2. Examples and Comparative Examples <Preparation of Test Soil>
Charge 19 kg of red soil collected on Ishigaki Island to a planter with an opening area of 0.11 m ² and a capacity of 26 L, reciprocate the red soil surface evenly by reciprocating 2 kg hand roller 5 times, level the red soil surface so that the red soil surface becomes horizontal. Let stand. The soil modifiers shown in Table 2 are adjusted to the spray solution shown in Table 2, and the spray solution is sprayed using mist blowing at such a flow rate that the spray solution and red soil do not flow out from the edge of the stationary planter. Allow to dry naturally for 24 hours. In Comparative Example 3 and Comparative Example 4, after mixing 18 kg of red soil with 1.3 kg of a cement-based solidifying agent and mixing 19 kg of red soil with 19 g of polyvinyl alcohol for solid soil modifiers, respectively, under the same conditions as each example. The planter was charged, and water was sprayed in the same manner using a spray and allowed to dry naturally for 24 hours.

<Permeability>
The planter was fixed so that the red soil surface of the test soil had an inclination angle of 10 degrees, and water was sprayed from the position of 1.5 m at the surface of the red soil for 40 minutes at 120 mm / h. While spraying the water, all the water including red soil which flowed out from the edge of the planter was recovered, the red soil and the water were separated, and the mass of surface runoff water was measured. The test was repeated ten times at intervals of one week, and the water permeability was calculated based on the following equation for the integrated amount of the sprayed water amount and the mass of surface runoff water for 10 times.
Permeability (%) = 100 × (Sprayed water volume (kg)-Mass of surface runoff water (kg)) / Sprayed water volume (kg)
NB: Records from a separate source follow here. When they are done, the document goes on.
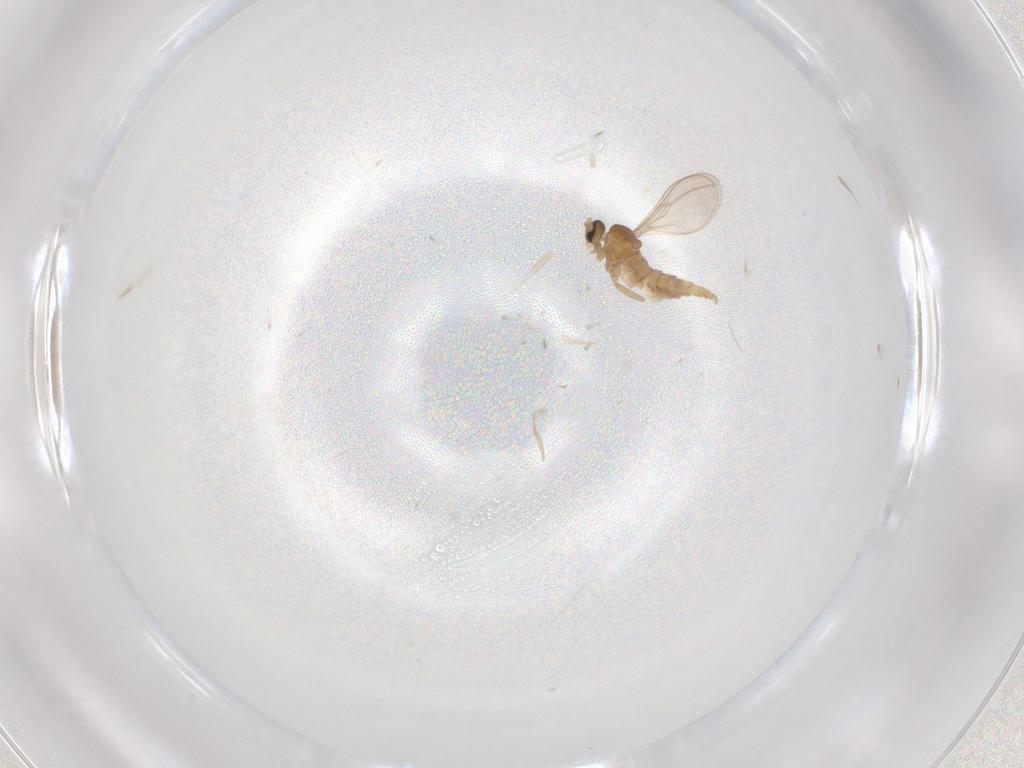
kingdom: Animalia
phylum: Arthropoda
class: Insecta
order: Diptera
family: Cecidomyiidae
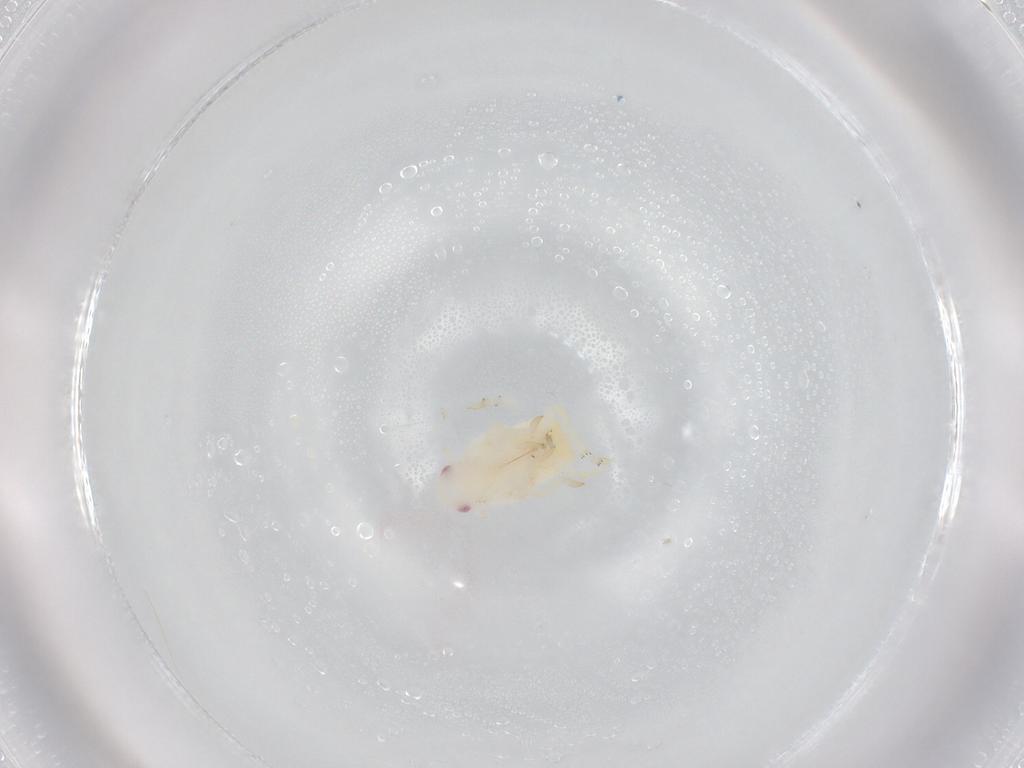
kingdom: Animalia
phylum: Arthropoda
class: Insecta
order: Hemiptera
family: Flatidae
<Surface runoff soil volume>
When measuring the mass of surface runoff water, the mass of the red soil separated was measured, and the surface runoff soil amount was calculated based on the following formula about the accumulated amount of 10 times.
Surface runoff soil amount (g / m ² ) = mass of red soil (g) / opening area of planter (m ² )

The details of M6 to M8 in Table 2 are as follows.
M6: Water M7: Cement-based solidifying agent (fly ash cement)
M8: Polyvinyl alcohol (DENKA POVAL B-20, manufactured by DENKA CORPORATION)
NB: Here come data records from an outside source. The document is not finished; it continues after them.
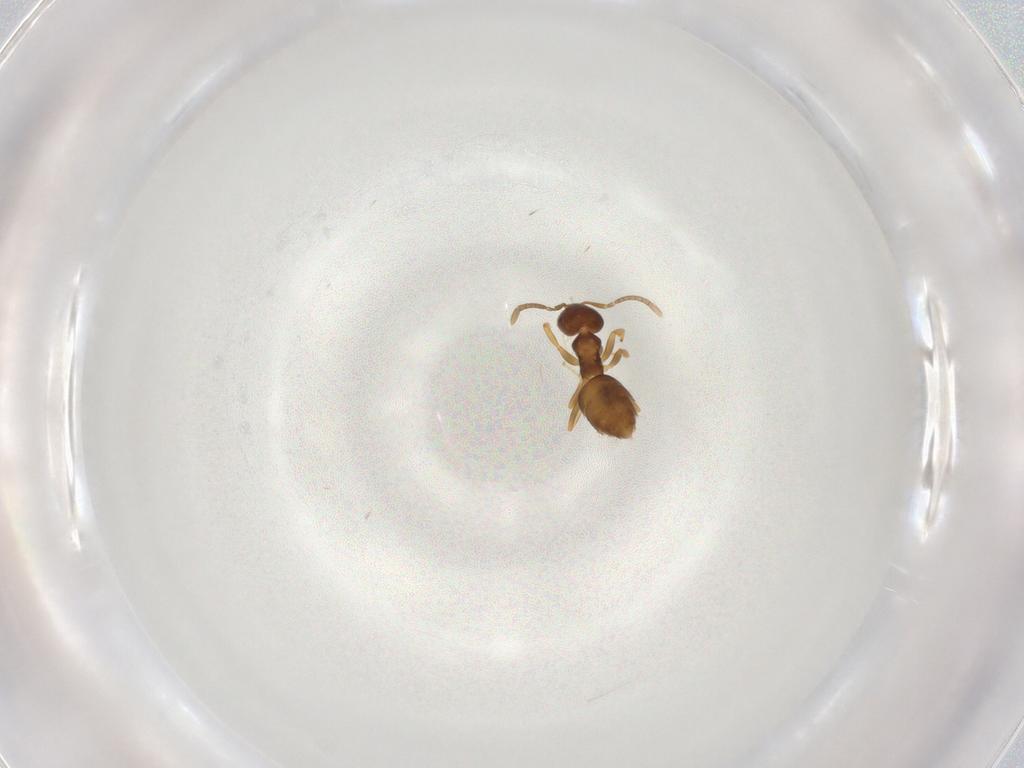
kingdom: Animalia
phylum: Arthropoda
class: Insecta
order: Hymenoptera
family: Formicidae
3. Discussion As shown in Tables 1 and 2, in Examples 1 to 6 using the soil modifiers M1 to M4 containing an aqueous resin emulsion and a water-soluble polymer, the water permeability is higher than in Comparative Examples 1 to 4. And the amount of surface runoff soil was small.
Moreover, water permeability was particularly high in the soil modifiers M1 to M3 in which the aqueous resin emulsion contains a structural unit derived from vinyl acetate.
Furthermore, in the soil modifying agents M1 to M2 in which the content of the water-soluble polymer in the soil modifying agent is 1 to 12% by mass in terms of solid content, the amount of surface runoff soil is particularly small and the water-soluble polymer is contained The amount of surface runoff soil amount was further smaller in the soil modifying agent M1 having an amount of 1 to 7% by mass.

Claims (7)

  A soil modifier comprising an aqueous resin emulsion and a water soluble polymer.   The soil modifier according to claim 1, wherein the content of the water-soluble polymer in the soil modifier is 1 to 20% by mass in terms of solid content.   The soil modifier according to claim 1 or 2, wherein the aqueous resin emulsion contains a structural unit derived from vinyl acetate.   The soil modifier according to any one of claims 1 to 3, wherein the aqueous resin emulsion is an ethylene-vinyl acetate copolymer emulsion.   A soil reforming method, comprising the steps of: spreading the soil modifying agent according to any one of claims 1 to 4 on the soil; and drying the soil. The soil modifying agent, solid mass is sprayed so that 100 to 1000 g / ^{m 2,} soil reforming method according to claim 5. The soil modifying agent, a spray volume is sprayed so as to 1.5~8L / m ^2, soil reforming method according to claim 5 or claim 6.